It’s hard for the City of San Francisco to get a fair shake these days, either in the media or among the general American public. Its image precedes its reality. And that image, as we who live here know all too well, is misleading.
San Francisco has its share of unusual people — “fruits and nuts” used to be the customary appellation. New York and Boston have plenty of eccentrics of their own, but they appear on the city’s stage as sweet “characters,” not weirdos. And the oddballs who wander around Capitol Hill in Washington somehow acquire an aura of normality.
Despite their economic prowess, despite their technological know-how, despite their political leadership, the people of San Francisco are usually depicted as grown-up flower children, singing “Kumbaya” and naively sticking daisies into rifles. Images of the Summer of Love die hard.
You can blame it on the hippies. But I blame it on Saint Francis.
Much of Saint Francis’s fame today rests on his sweet interaction with members of the animal world. It was Francis who preached to the birds, who eagerly listened to his sermons. It was Francis who concluded a pact between local dogs and a hungry wolf, so that the wolf was pacified and no one in his town was hurt.
Yet this was the Catholic friar who founded one of the most powerful religious organizations in the world. Imagine that the Dalai Lama had created a cadre of sub-lamas who fanned out over the globe, forming a vastly influential economic and cultural network. And then imagine that the world still insisted on regarding the Dalai Lama as an avatar of peace and harmony. The thought turns the mind topsy turvy.
So why do we continue to allow the distorted reputation of Saint Francis to cloud the image of San Francisco? It’s time for a new patron saint. And I have one in mind.

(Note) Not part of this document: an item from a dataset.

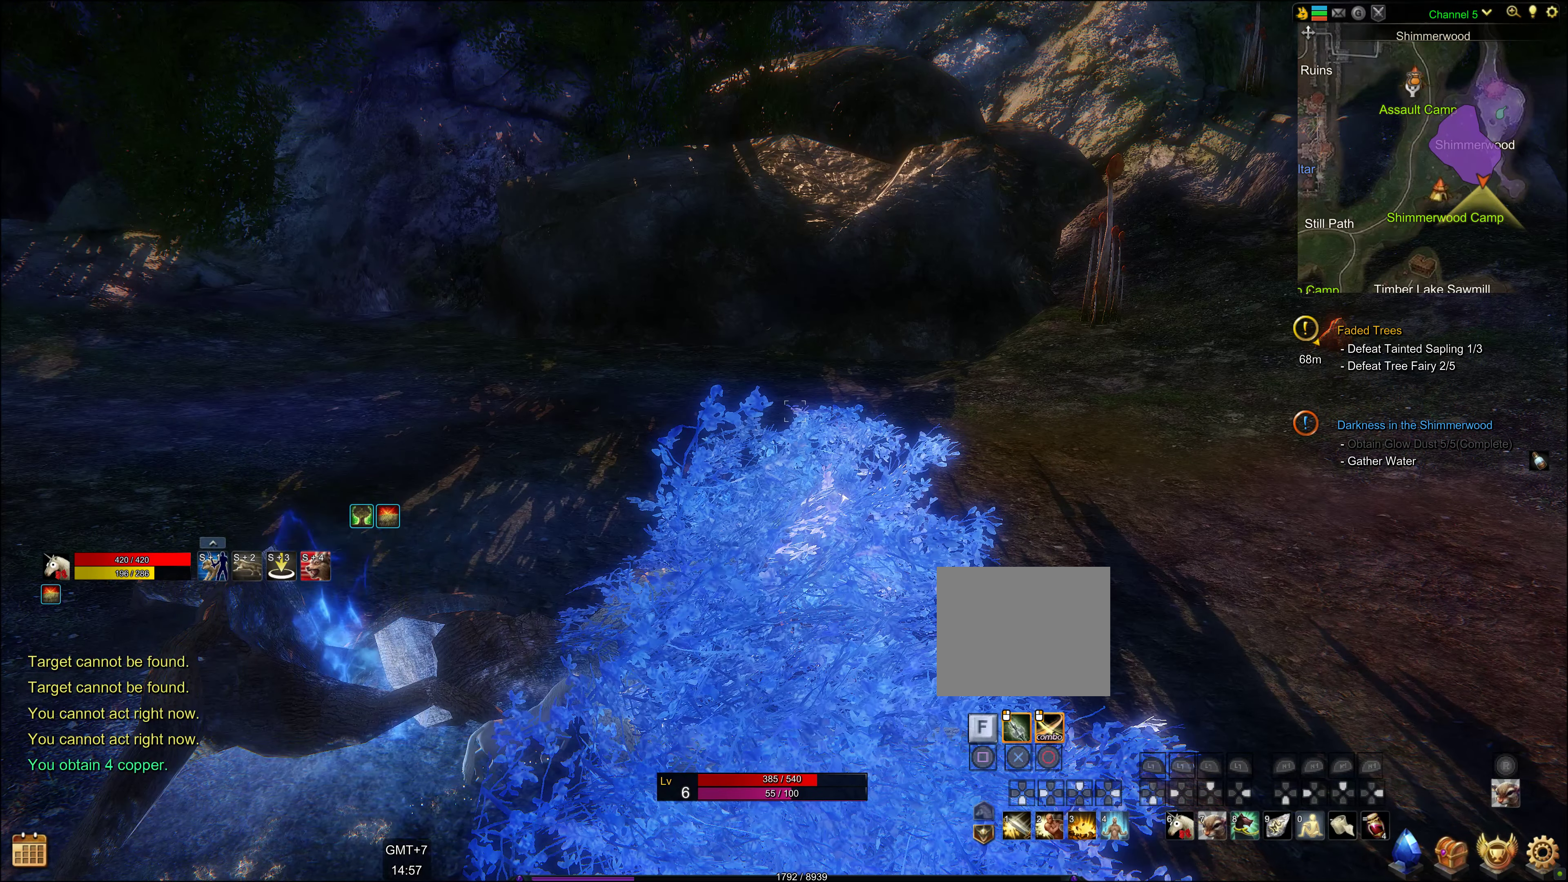
{"buttons": [], "left_stick": "down-right", "right_stick": "left", "events": [[100, "right_stick", "left"]]}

Let me describe him to you:
[His] jaw was long and bony, his chin a jutting v under the more flexible v of his mouth. His nostrils curved back to make another, smaller, v. His yellow-grey eyes were horizontal. The v motif was picked up again by thickish brows rising outward from twin creases above a hooked nose, and his pale brown hair grew down — from high flat temples — in a point on his forehead. He looked rather pleasantly like a blond Satan.

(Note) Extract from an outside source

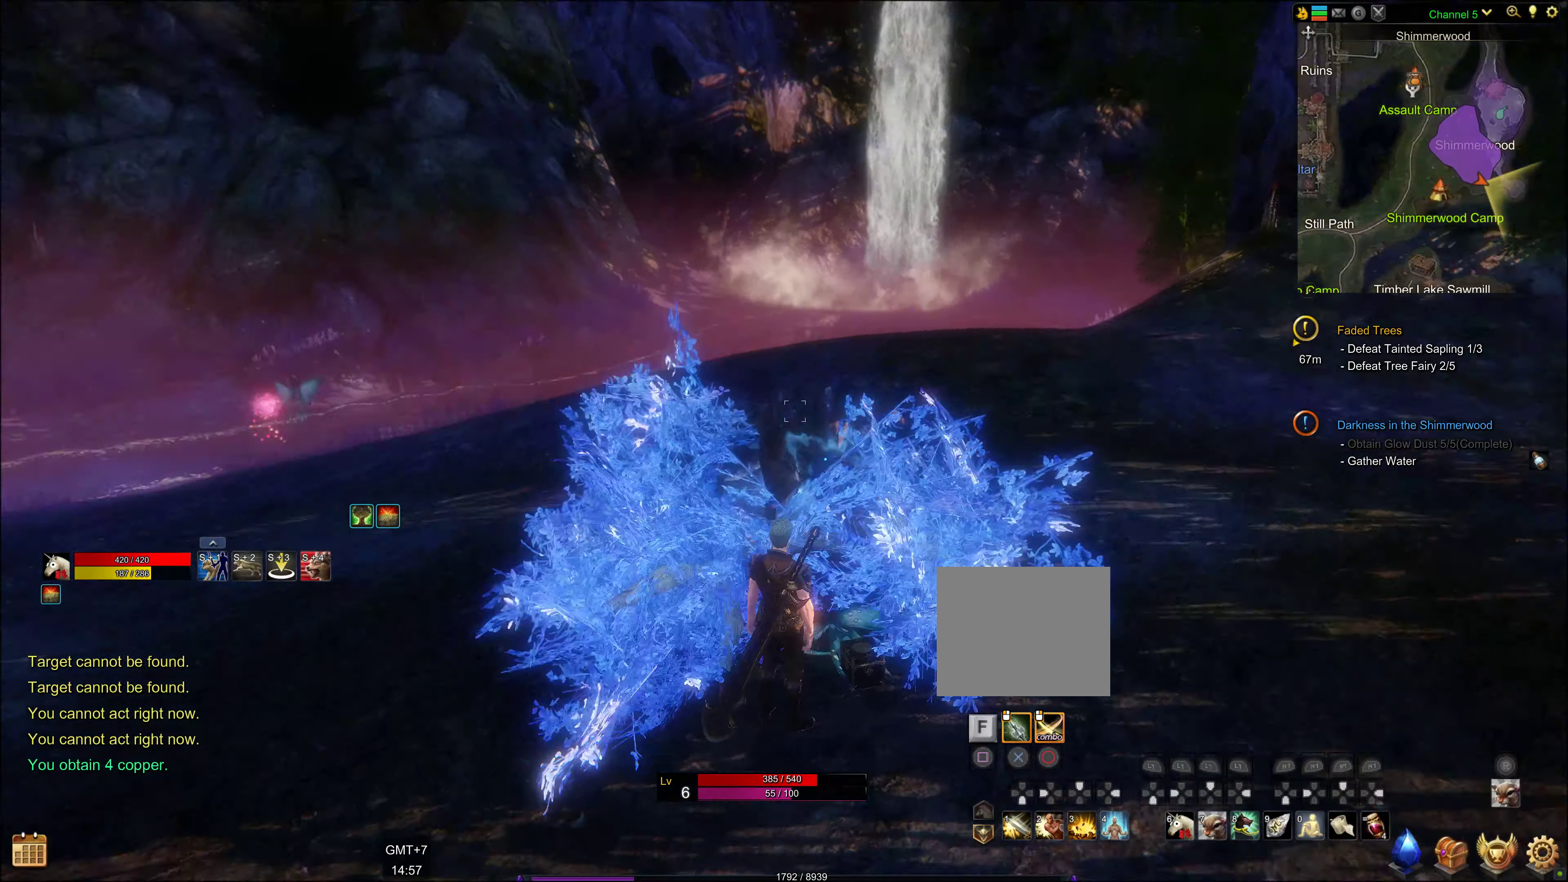
{"buttons": [], "left_stick": "up-left", "right_stick": "left", "events": [[17, "left_stick", "up-left"], [117, "right_stick", "center"], [334, "right_stick", "left"]]}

A blond Satan. Or perhaps a something more worldly:
The looseness of his lower lip and the droop of his upper eyelids combined with the v’s in his face to make his grin lewd as a satyr’s.
Recognize him? Meet Sam Spade. Amazing — he doesn’t look a thing like Humphrey Bogart.
But Dashiell Hammett’s private detective taught Bogie a thing or two. When necessary, he could adopt an air of zen-like detachment:
Spade, propped on an elbow on the sofa, looked at and listened… impartially. In the comfortable slackness of his body, in the easy stillness of his features, there was no indication of either curiosity or impatience.
That’s on good days. On bad ones, he became an avenging angel:
Blood streaked Spade’s eyeballs now and his long-held smile had become a frightful grimace. He cleared his throat huskily…. He no longer either smiled or grimaced. His wet yellow face was set hard and deeply lined. His eyes burned madly.
Sam Spade also had an image problem. But it was the opposite of Saint Francis’s. It was intentional.
“Don’t be too sure I’m as crooked as I’m supposed to be,” he said. “That kind of reputation might be good business — bringing in high-priced jobs and making it easier to deal with the enemy.”
Sounds a little like Rick Blaine, discussing his dealings with the Nazis in Casablanca.
In other words, Spade taught Bogart everything he knew.
He could teach the rest of the world a few things as well. About loyalty. About a hard-headed sense of reality. About standing up for what’s right.
And about having fun.
When you get right down to it, Spade is far better qualified to be our patron saint than any old Italian guy. And when the chips are down, he would take the job very seriously, because he was familiar with this city from top to bottom.
Spade’s eyes had lost their warmth. His face was dull and lumpy. “I know what I’m talking about,” he said in a low, consciously patient, tone. “This is my city and my game.”
Wouldn’t you want him on your side? I would.
Dashiell Hammett set the standard for modern crime fiction when he introduced Sam Spade in The Maltese Falcon (Knopf, 1929). On May 4, the Chronicle ran a piece by Eddie Muller on San Francisco mystery writers. This posting is the
third in an occasional series on the authors that Muller discusses.
Thanks for reading. I’m outta here till Friday.